8 thoughts on “Worst. Pareidolia. Ever.

  1. If anything it looks scary to me, that white patch at the top of the photo looks like a skull to me. Im really starting to think that these people have a mental disorder. Over at rationalresponders.com they think that religion is a mental disorder. What do you think of that, Les. I’m on the fence about whether religion should be considered a mental disorder, though the jesus pareidolia freaks definately are mental.

  2. I think religious belief is a form of delusion, but for most people it’s no worse than many other forms of delusion humans tend to be prone to such as wishful thinking.  Which isn’t to say it’s a good thing that I think should be encouraged, just that I don’t rate it on par with schizophrenia or something along those lines.

    I do think some folks are a little crazy to begin with and their religious beliefs feed into that, but those are the exceptions more so than the rule in my experience.

  3. blank stare …i know i don know you but…

    …ITS A BUMP…ON A TREE!!!!!

    MAN! Some people are stupid… well, i can see that some people will say anything is something relious if it keeps them frm (forced to stop typing at this point…)

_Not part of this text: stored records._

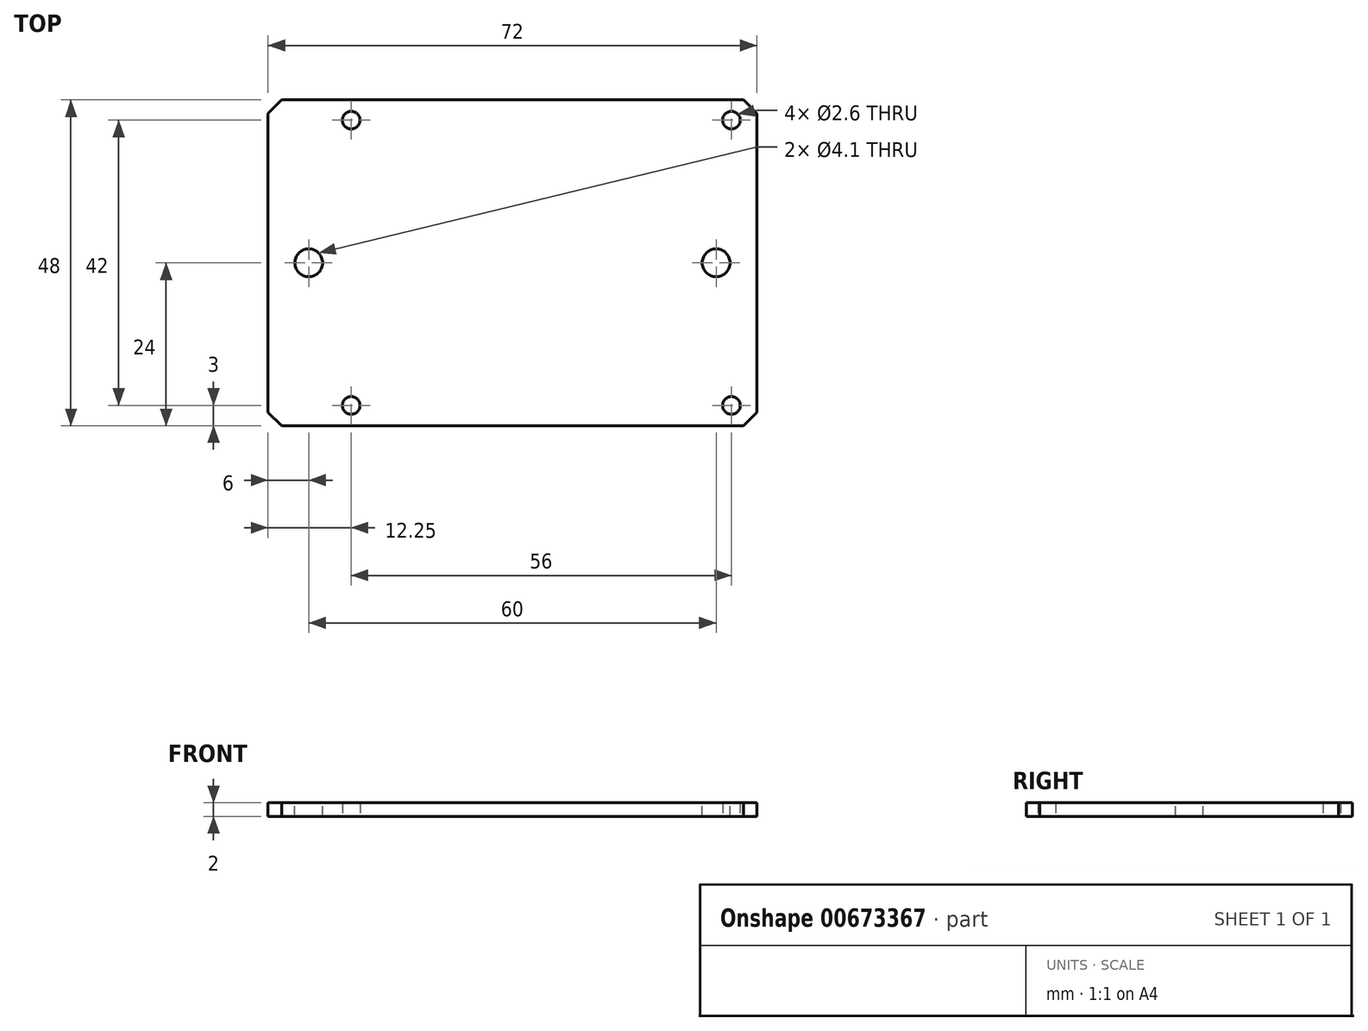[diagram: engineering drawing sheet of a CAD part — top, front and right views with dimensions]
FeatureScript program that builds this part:
annotation { "Feature Type Name" : "Feature", "Feature Type Description" : "" }
export const myFeature = defineFeature(function(context is Context, id is Id, definition is map)
    precondition{}
    {
        {
            var Q0;
            Q0=qCreatedBy(makeId("Top.planeOp"),FACE);
            var sketch = newSketch(context, id + "F0", { "sketchPlane" : qUnion([Q0])});
            skLineSegment(sketch, "E0.bottom", {"start": v(-36, 24) * mm, "end": v(36, 24) * mm});
            skLineSegment(sketch, "E0.top", {"start": v(-36, -24) * mm, "end": v(36, -24) * mm});
            skLineSegment(sketch, "E0.left", {"start": v(-36, 24) * mm, "end": v(-36, -24) * mm});
            skLineSegment(sketch, "E0.right", {"start": v(36, 24) * mm, "end": v(36, -24) * mm});
            skCircle(sketch, "E1", {"center": v(32.25, -21) * mm, "radius": 1.3 * mm});
            skCircle(sketch, "E2.0.1.0", {"center": v(32.25, 21) * mm, "radius": 1.3 * mm});
            skCircle(sketch, "E2.1.0.0", {"center": v(-23.75, -21) * mm, "radius": 1.3 * mm});
            skCircle(sketch, "E2.1.1.0", {"center": v(-23.75, 21) * mm, "radius": 1.3 * mm});
            skLineSegment(sketch, "E2.direction1", {"start": v(32.25, -21) * mm, "end": v(-23.75, -21) * mm, "construction": true});
            skLineSegment(sketch, "E2.direction2", {"start": v(32.25, -21) * mm, "end": v(32.25, 21) * mm, "construction": true});
            skSolve(sketch);
        }
        {
            var Q0;
            Q0 = qSketchRegion(id + "F0", true);
            extrude(context, id + "F1", {"entities" : qUnion([Q0]), "depth" : 2 * mm, "offsetDistance" : 25 * mm});
        }
        {
            var Q0;
            Q0=makeQuery(id+"F1.opExtrude","SWEPT_EDGE",EDGE,{"disambiguationData":[OSD([sQuery(id+"F0.wireOp",EDGE,"E0.top"),sQuery(id+"F0.wireOp",EDGE,"E0.left")])]});
            var Q1;
            Q1=makeQuery(id+"F1.opExtrude","SWEPT_EDGE",EDGE,{"disambiguationData":[OSD([sQuery(id+"F0.wireOp",EDGE,"E0.top"),sQuery(id+"F0.wireOp",EDGE,"E0.right")])]});
            var Q2;
            Q2=makeQuery(id+"F1.opExtrude","SWEPT_EDGE",EDGE,{"disambiguationData":[OSD([sQuery(id+"F0.wireOp",EDGE,"E0.bottom"),sQuery(id+"F0.wireOp",EDGE,"E0.right")])]});
            var Q3;
            Q3=makeQuery(id+"F1.opExtrude","SWEPT_EDGE",EDGE,{"disambiguationData":[OSD([sQuery(id+"F0.wireOp",EDGE,"E0.bottom"),sQuery(id+"F0.wireOp",EDGE,"E0.left")])]});
            chamfer(context, id + "F2", {"entities" : qUnion([Q0, Q1, Q2, Q3]), "width" : 2 * mm, "tangentPropagation" : true});
        }
        {
            var Q0;
            Q0=makeQuery(id+"F1.opExtrude","CAP_FACE",FACE,{"disambiguationData":[OSD([sQuery(id+"F0.wireOp",EDGE,"E0.bottom"),sQuery(id+"F0.wireOp",EDGE,"E0.top"),sQuery(id+"F0.wireOp",EDGE,"E0.left"),sQuery(id+"F0.wireOp",EDGE,"E0.right"),sQuery(id+"F0.wireOp",EDGE,"E1"),sQuery(id+"F0.wireOp",EDGE,"E2.0.1.0"),sQuery(id+"F0.wireOp",EDGE,"E2.1.0.0"),sQuery(id+"F0.wireOp",EDGE,"E2.1.1.0")])],"isStart":false});
            var sketch = newSketch(context, id + "F3", { "sketchPlane" : qUnion([Q0])});
            skCircle(sketch, "E3", {"center": v(-30, 0) * mm, "radius": 2.05 * mm});
            skCircle(sketch, "E4", {"center": v(30, 0) * mm, "radius": 2.05 * mm});
            skSolve(sketch);
        }
        {
            var Q0;
            Q0 = qSketchRegion(id + "F3", true);
            extrude(context, id + "F4", {"entities" : qUnion([Q0]), "operationType" : NewBodyOperationType.REMOVE, "oppositeDirection" : true, "depth" : 25 * mm, "offsetDistance" : 25 * mm});
        }
    });
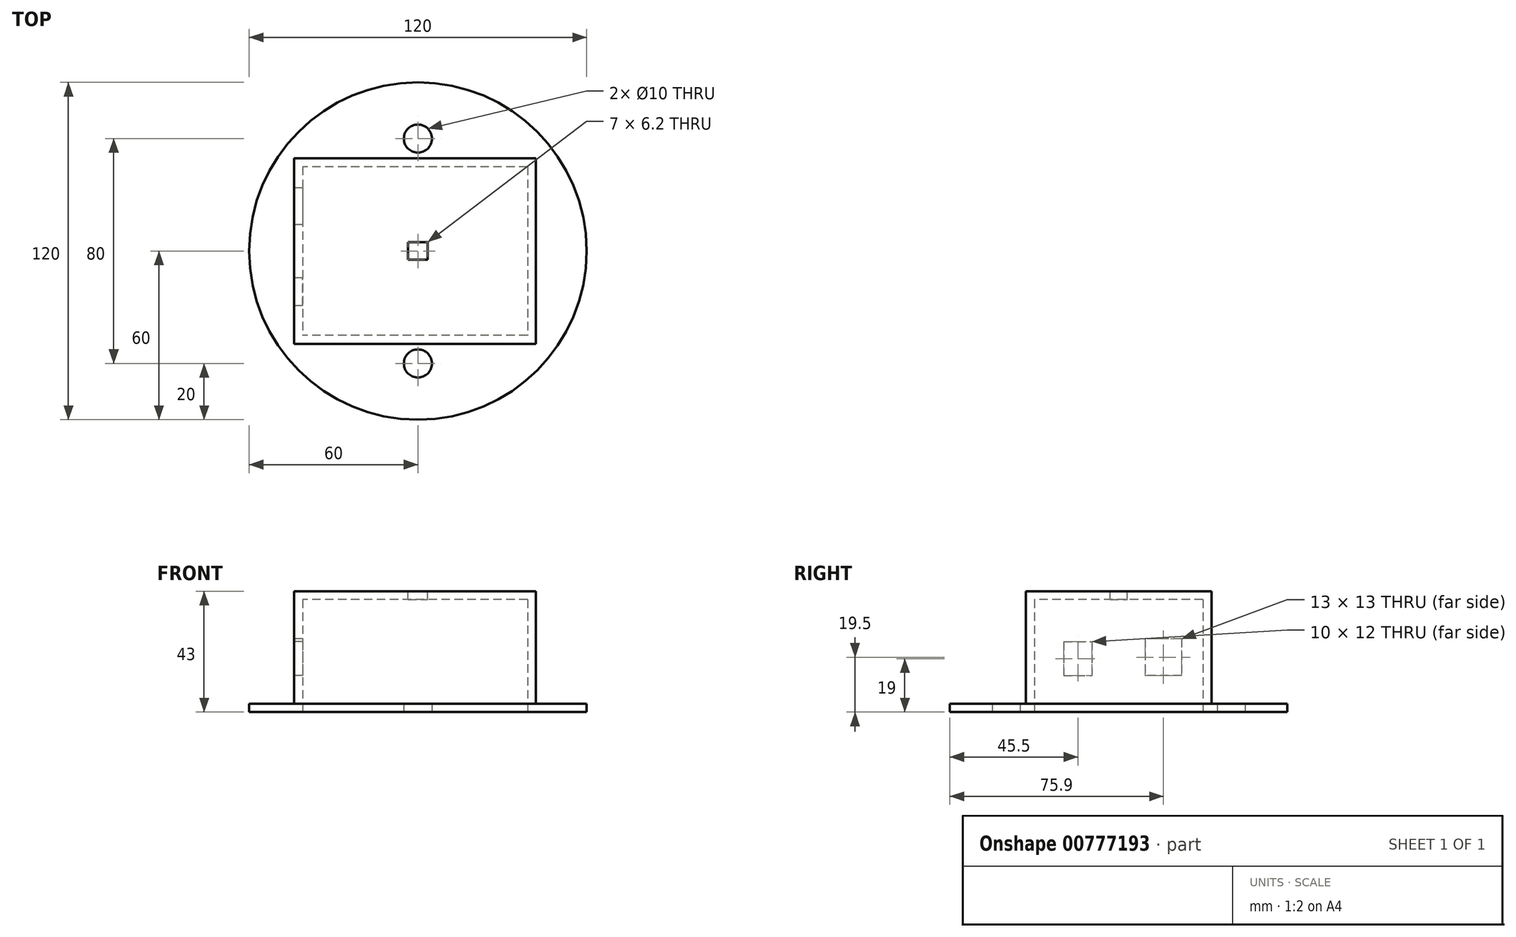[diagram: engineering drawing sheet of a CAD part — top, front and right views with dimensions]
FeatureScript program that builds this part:
annotation { "Feature Type Name" : "Feature", "Feature Type Description" : "" }
export const myFeature = defineFeature(function(context is Context, id is Id, definition is map)
    precondition{}
    {
        {
            var Q0;
            Q0=qCreatedBy(makeId("Top.planeOp"),FACE);
            var sketch = newSketch(context, id + "F0", { "sketchPlane" : qUnion([Q0])});
            skCircle(sketch, "E0", {"center": v(0, 0) * mm, "radius": 60 * mm});
            skCircle(sketch, "E1", {"center": v(0, 40) * mm, "radius": 5 * mm});
            skCircle(sketch, "E2", {"center": v(0, -40) * mm, "radius": 5 * mm});
            skLineSegment(sketch, "E3", {"start": v(39, 2) * mm, "end": v(39, 30) * mm});
            skLineSegment(sketch, "E4", {"start": v(-41, 0) * mm, "end": v(-41, -30) * mm});
            skLineSegment(sketch, "E5.bottom", {"start": v(39, 30) * mm, "end": v(-41, 30) * mm});
            skLineSegment(sketch, "E5.top", {"start": v(39, -30) * mm, "end": v(-41, -30) * mm});
            skLineSegment(sketch, "E5.left", {"start": v(39, 30) * mm, "end": v(39, -30) * mm});
            skLineSegment(sketch, "E5.right", {"start": v(-41, 30) * mm, "end": v(-41, -30) * mm});
            skLineSegment(sketch, "E6.0", {"start": v(-44, 33) * mm, "end": v(-44, -33) * mm});
            skLineSegment(sketch, "E6.1", {"start": v(42, 33) * mm, "end": v(-44, 33) * mm});
            skLineSegment(sketch, "E6.2", {"start": v(42, 33) * mm, "end": v(42, -33) * mm});
            skLineSegment(sketch, "E6.3", {"start": v(42, -33) * mm, "end": v(-44, -33) * mm});
            skSolve(sketch);
        }
        {
            var Q0;
            Q0=qSketchRegion(id+"F0",true);
            extrude(context, id + "F1", {"entities" : qUnion([Q0]), "depth" : 3 * mm, "offsetDistance" : 25 * mm});
        }
        {
            var Q0;
            {var subQ3=sQuery(id+"F0.wireOp",EDGE,"E5.bottom");Q0=makeQuery(id+"F0.imprint","IMPRINT",FACE,{"disambiguationData":[TD([[makeQuery(id+"F0.imprint","IMPRINT",EDGE,{"derivedFrom":subQ3}),-1.0]])]});}
            extrude(context, id + "F2", {"entities" : qUnion([Q0]), "operationType" : NewBodyOperationType.ADD, "depth" : 40 * mm, "offsetDistance" : 25 * mm});
        }
        {
            var Q0;
            Q0=makeQuery(id+"F2.opExtrude","CAP_FACE",FACE,{"disambiguationData":[OSD([sQuery(id+"F0.wireOp",EDGE,"E5.bottom"),sQuery(id+"F0.wireOp",EDGE,"E5.top"),sQuery(id+"F0.wireOp",EDGE,"E5.left"),sQuery(id+"F0.wireOp",EDGE,"E5.right"),sQuery(id+"F0.wireOp",EDGE,"E6.0"),sQuery(id+"F0.wireOp",EDGE,"E6.1"),sQuery(id+"F0.wireOp",EDGE,"E6.2"),sQuery(id+"F0.wireOp",EDGE,"E6.3")])],"isStart":false});
            var sketch = newSketch(context, id + "F3", { "sketchPlane" : qUnion([Q0])});
            skLineSegment(sketch, "E7.bottom", {"start": v(-44, 33) * mm, "end": v(42, 33) * mm});
            skLineSegment(sketch, "E7.top", {"start": v(-44, -33) * mm, "end": v(42, -33) * mm});
            skLineSegment(sketch, "E7.left", {"start": v(-44, 33) * mm, "end": v(-44, -33) * mm});
            skLineSegment(sketch, "E7.right", {"start": v(42, 33) * mm, "end": v(42, -33) * mm});
            skSolve(sketch);
        }
        {
            var Q0;
            Q0=qSketchRegion(id+"F3",true);
            extrude(context, id + "F4", {"entities" : qUnion([Q0]), "operationType" : NewBodyOperationType.ADD, "depth" : 3 * mm, "offsetDistance" : 25 * mm});
        }
        {
            var Q0;
            Q0=makeQuery(id+"F4.boolean.opBoolean","MERGE",FACE,{"derivedFrom":[makeQuery(id+"F2.opExtrude","SWEPT_FACE",FACE,{"disambiguationData":[OSD([sQuery(id+"F0.wireOp",EDGE,"E6.0")])]}),makeQuery(id+"F4.opExtrude","SWEPT_FACE",FACE,{"disambiguationData":[OSD([sQuery(id+"F3.wireOp",EDGE,"E7.left")])]})]});
            var sketch = newSketch(context, id + "F5", { "sketchPlane" : qUnion([Q0])});
            skLineSegment(sketch, "E8", {"start": v(0, 3) * mm, "end": v(0, 13) * mm});
            skLineSegment(sketch, "E9", {"start": v(0, 13) * mm, "end": v(9.5, 13) * mm});
            skLineSegment(sketch, "E10", {"start": v(0, 13) * mm, "end": v(-9.4, 13) * mm});
            skLineSegment(sketch, "E11.bottom", {"start": v(9.5, 13) * mm, "end": v(19.5, 13) * mm});
            skLineSegment(sketch, "E11.top", {"start": v(9.5, 25) * mm, "end": v(19.5, 25) * mm});
            skLineSegment(sketch, "E11.left", {"start": v(9.5, 13) * mm, "end": v(9.5, 25) * mm});
            skLineSegment(sketch, "E11.right", {"start": v(19.5, 13) * mm, "end": v(19.5, 25) * mm});
            skLineSegment(sketch, "E12.bottom", {"start": v(-9.4, 13) * mm, "end": v(-22.4, 13) * mm});
            skLineSegment(sketch, "E12.top", {"start": v(-9.4, 26) * mm, "end": v(-22.4, 26) * mm});
            skLineSegment(sketch, "E12.left", {"start": v(-9.4, 13) * mm, "end": v(-9.4, 26) * mm});
            skLineSegment(sketch, "E12.right", {"start": v(-22.4, 13) * mm, "end": v(-22.4, 26) * mm});
            skSolve(sketch);
        }
        {
            var Q0;
            Q0=qSketchRegion(id+"F5",true);
            extrude(context, id + "F6", {"entities" : qUnion([Q0]), "operationType" : NewBodyOperationType.REMOVE, "oppositeDirection" : true, "depth" : 25 * mm, "offsetDistance" : 25 * mm});
        }
        {
            var Q0;
            Q0=makeQuery(id+"F4.opExtrude","CAP_FACE",FACE,{"disambiguationData":[OSD([sQuery(id+"F3.wireOp",EDGE,"E7.bottom"),sQuery(id+"F3.wireOp",EDGE,"E7.top"),sQuery(id+"F3.wireOp",EDGE,"E7.left"),sQuery(id+"F3.wireOp",EDGE,"E7.right")])],"isStart":false});
            var sketch = newSketch(context, id + "F7", { "sketchPlane" : qUnion([Q0])});
            skLineSegment(sketch, "E13", {"start": v(3.5, 0) * mm, "end": v(3.5, 3.1) * mm});
            skLineSegment(sketch, "E14", {"start": v(-3.5, 0) * mm, "end": v(-3.5, -3.1) * mm});
            skLineSegment(sketch, "E15.bottom", {"start": v(-3.5, -3.1) * mm, "end": v(3.5, -3.1) * mm});
            skLineSegment(sketch, "E15.top", {"start": v(-3.5, 3.1) * mm, "end": v(3.5, 3.1) * mm});
            skLineSegment(sketch, "E15.left", {"start": v(-3.5, -3.1) * mm, "end": v(-3.5, 3.1) * mm});
            skLineSegment(sketch, "E15.right", {"start": v(3.5, -3.1) * mm, "end": v(3.5, 3.1) * mm});
            skSolve(sketch);
        }
        {
            var Q0;
            Q0=qSketchRegion(id+"F7",true);
            extrude(context, id + "F8", {"entities" : qUnion([Q0]), "operationType" : NewBodyOperationType.REMOVE, "oppositeDirection" : true, "depth" : 25 * mm, "offsetDistance" : 25 * mm});
        }
    });
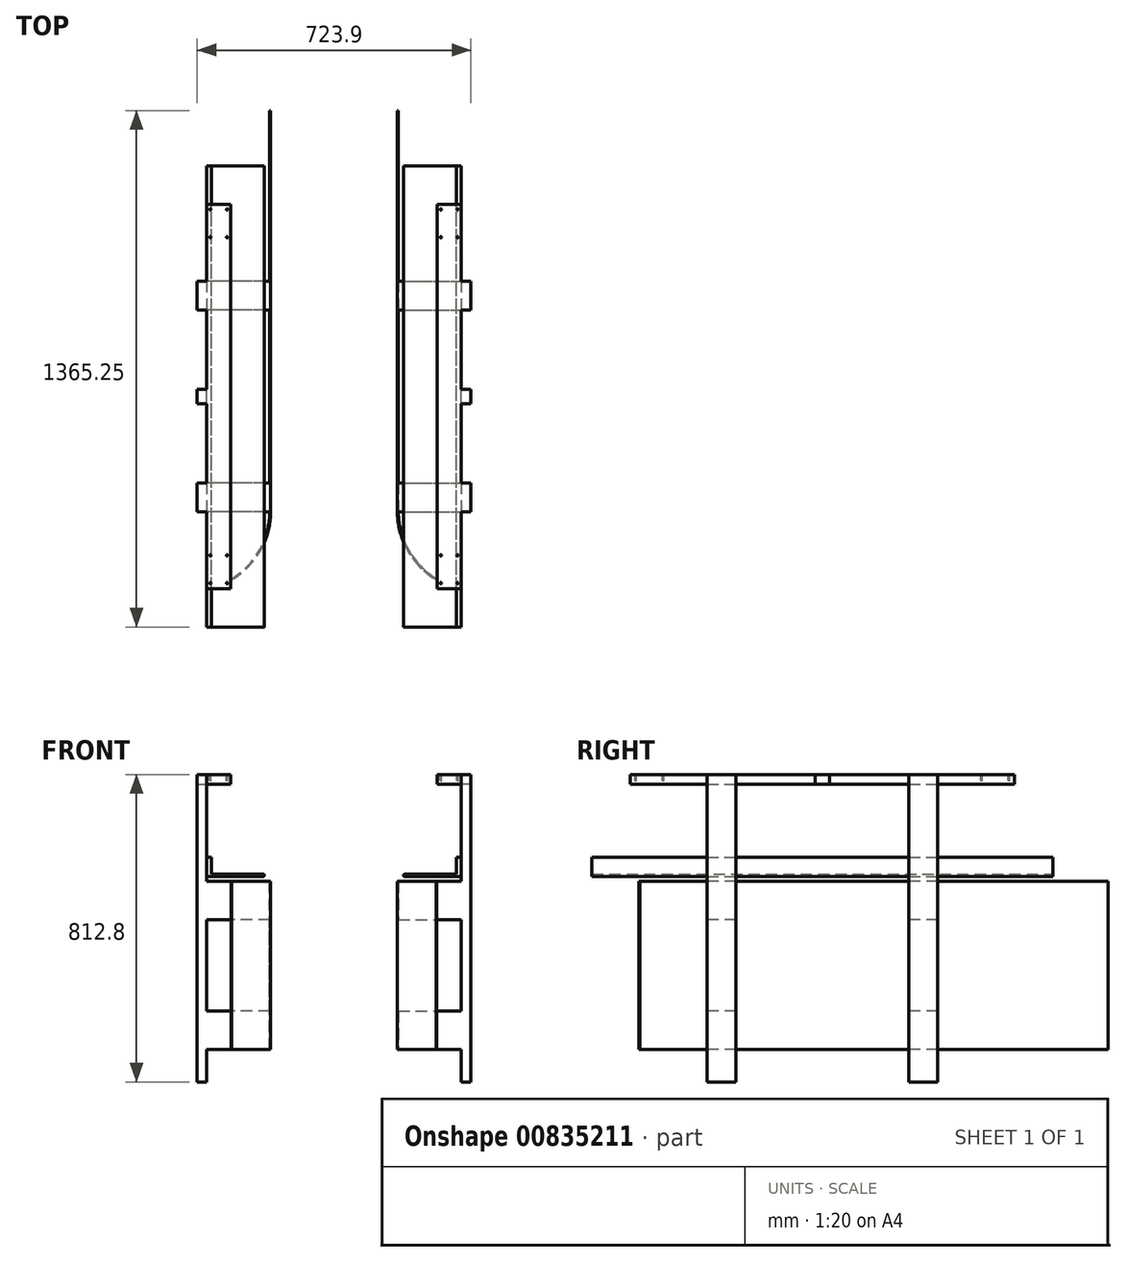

  4. Jack Skellington, maybe? 
    I wonder if trees ever get sick of having loonies staring at their blemishes.  Why don’t believers look for signs and wonders on their own bodies?  “Look at little Jimmy’s birthmark- it looks just like the crucifixion!  And those liver spots on Grandma’s arm form the Blessed Virgin!  And this irregular mole I have looks just like John the Baptist’s head!  What?  You think I should have it removed?  Are you crazy?!?!”

  5. I personally see one of those giant brain martians from Mars Attacks! in the part at the top.

    In any event, I don’t think religion is a mental illness like say schizophrenia for most people. I think it’s a mental illness like most neurotic tendencies (for example, mild obsessive compulsive disorder) in most people. We all have neurosis, and perhaps the tendency to be overly credulous when presented with something like religion by authority is just one of the shared neurotic tendencies of the human brain.  One might even argue that it’s an artifact of our simian ancestors tendency to yield to authority within a troop (such as the case in modern groups of apes).  If that is the case, it’s just an extension of our tribal tendencies that most people still actively embrace. 

    Of course, some people are totally delusional in their religion, but I think too they might be suffering from extreme cognitive dissonance, schizophrenia, borderline personality disorder or other serious mental problems when they start falling into the “batshit crazy” sort of religion.

    Pareidolia, religious or otherwise (ever notice how some cars look like they have faces on the front?) is just an artifact of our brain that everyone does to some extent or another and really shouldn’t be considered mental illness.

  6. I’m on the fence about whether religion should be considered a mental disorder, though the jesus pareidolia freaks definately are mental.

    Xav, I tend to agree with Les. I think, though, that we are brought to believe a lot of patently crazy things because a) because we are taught to trust authority and emotive responses (like when you’re a kid and “you know you’ve done wrong”, where “wrong” is defined by an authority figure) and b) because we’re already wacky to begin with.

    Give a guy who worships the God of Hippies a chance at this tree, and it won’t take many guesses to know what he sees. What differs different mindsets is about the experience of that person. Religions offer attempts to coagulate that collective experience into something coherent, which is, perhaps, why so many are incoherent.

  7. Here’s the REALLY stupid thing about these sightings… even if they did once exist, no one knows what Jesus or the Virgin Mary looks like.

    Most of the representations that we are familiar with were painted in the previous 3 or 4 centuries, usually by Italian or Byzantine painters who used models of middle-European appearance.

    If that is the case, how can anyone say they have seen a likeness? The stupidity of the human race appalls me. I’m off to another planet; i’ll come back when it’s safe to do so.